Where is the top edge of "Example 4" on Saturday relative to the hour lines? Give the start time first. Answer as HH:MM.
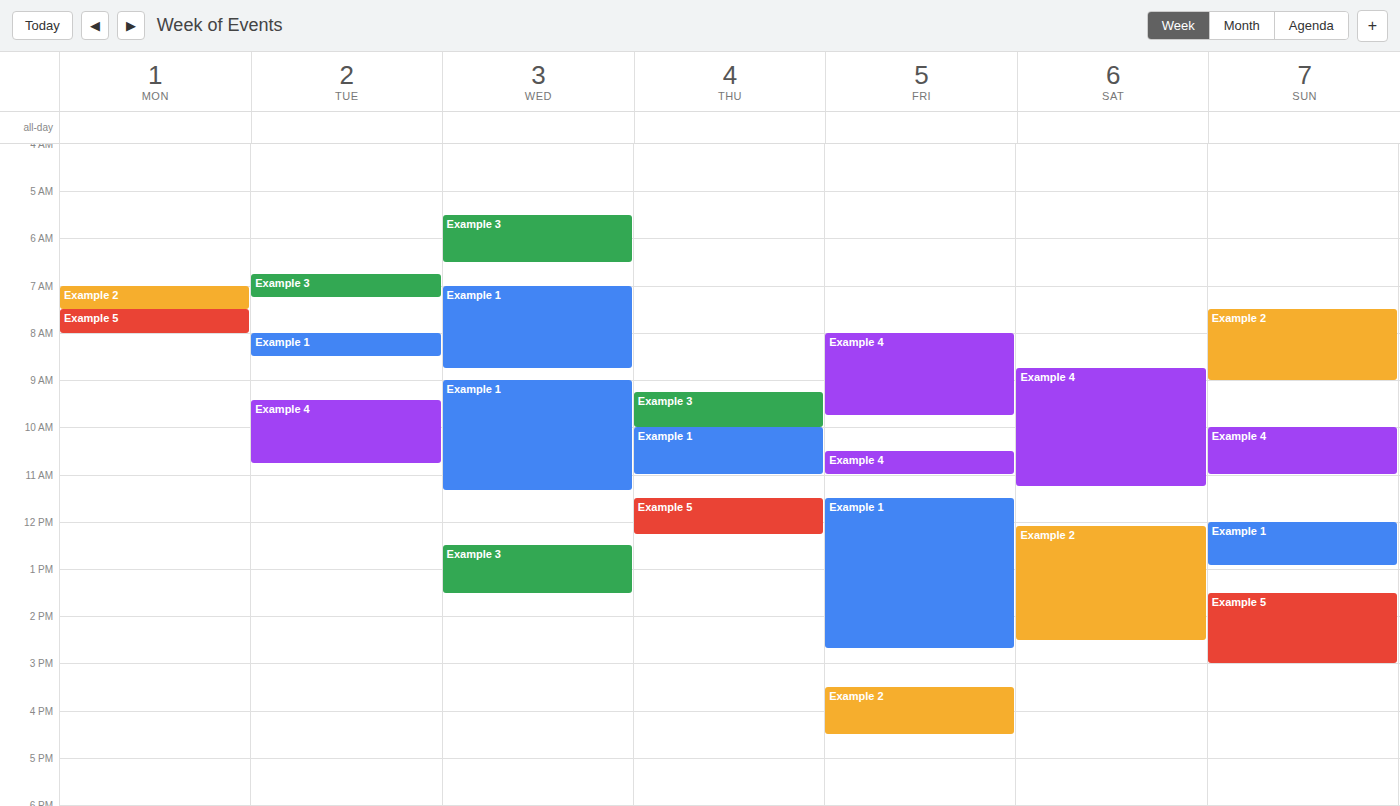
08:45 -- neither: three quarters of the way from the 08:00 line to the 09:00 line.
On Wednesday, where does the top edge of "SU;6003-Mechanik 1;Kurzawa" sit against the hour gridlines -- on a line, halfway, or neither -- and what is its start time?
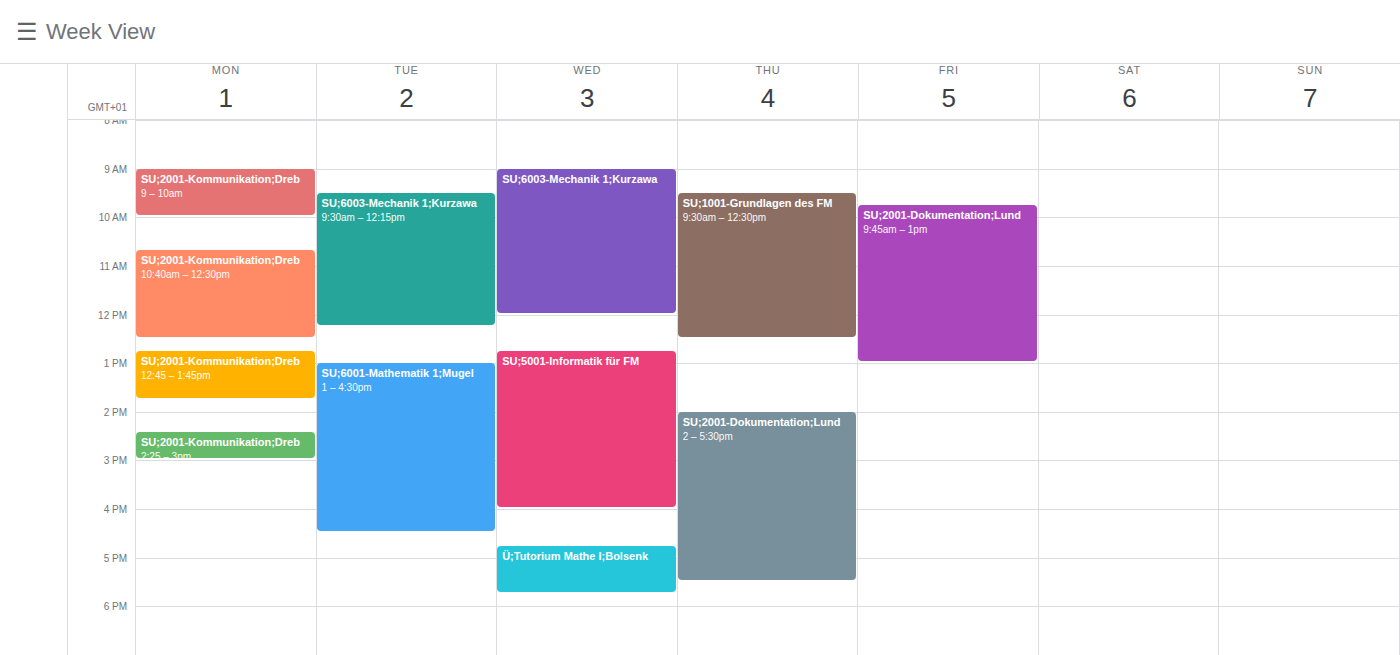
9:00 AM -- exactly on the 9 AM line.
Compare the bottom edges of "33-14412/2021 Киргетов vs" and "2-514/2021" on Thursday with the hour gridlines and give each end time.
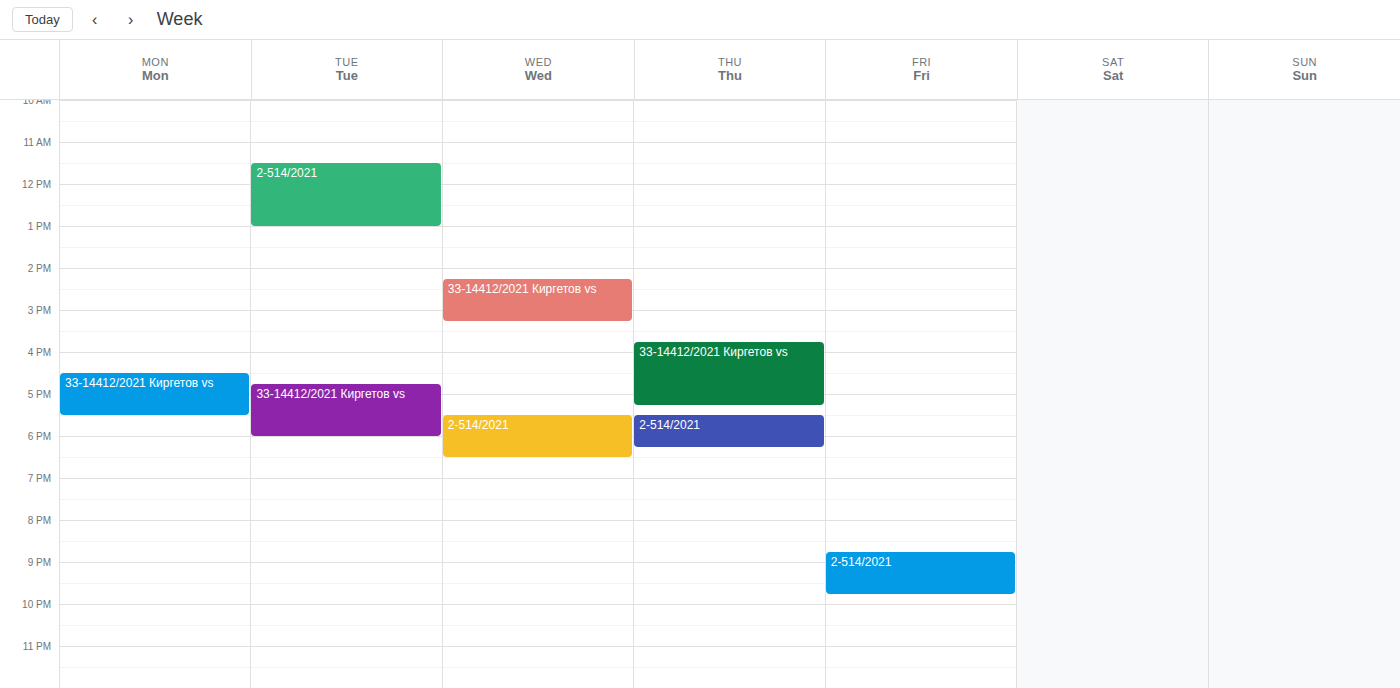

WHAT NEEDS TO BE DONE: Rewrite all the records with every "gridlines" changed to "grid lines" and nothing else altered. Omit the pictures from your output.

REPLY:
Where is the top edge of "Example 4" on Saturday relative to the hour lines? Give the start time first. Answer as HH:MM.
08:45 -- neither: three quarters of the way from the 08:00 line to the 09:00 line.
On Wednesday, where does the top edge of "SU;6003-Mechanik 1;Kurzawa" sit against the hour grid lines -- on a line, halfway, or neither -- and what is its start time?
9:00 AM -- exactly on the 9 AM line.
Compare the bottom edges of "33-14412/2021 Киргетов vs" and "2-514/2021" on Thursday with the hour grid lines and give each end time.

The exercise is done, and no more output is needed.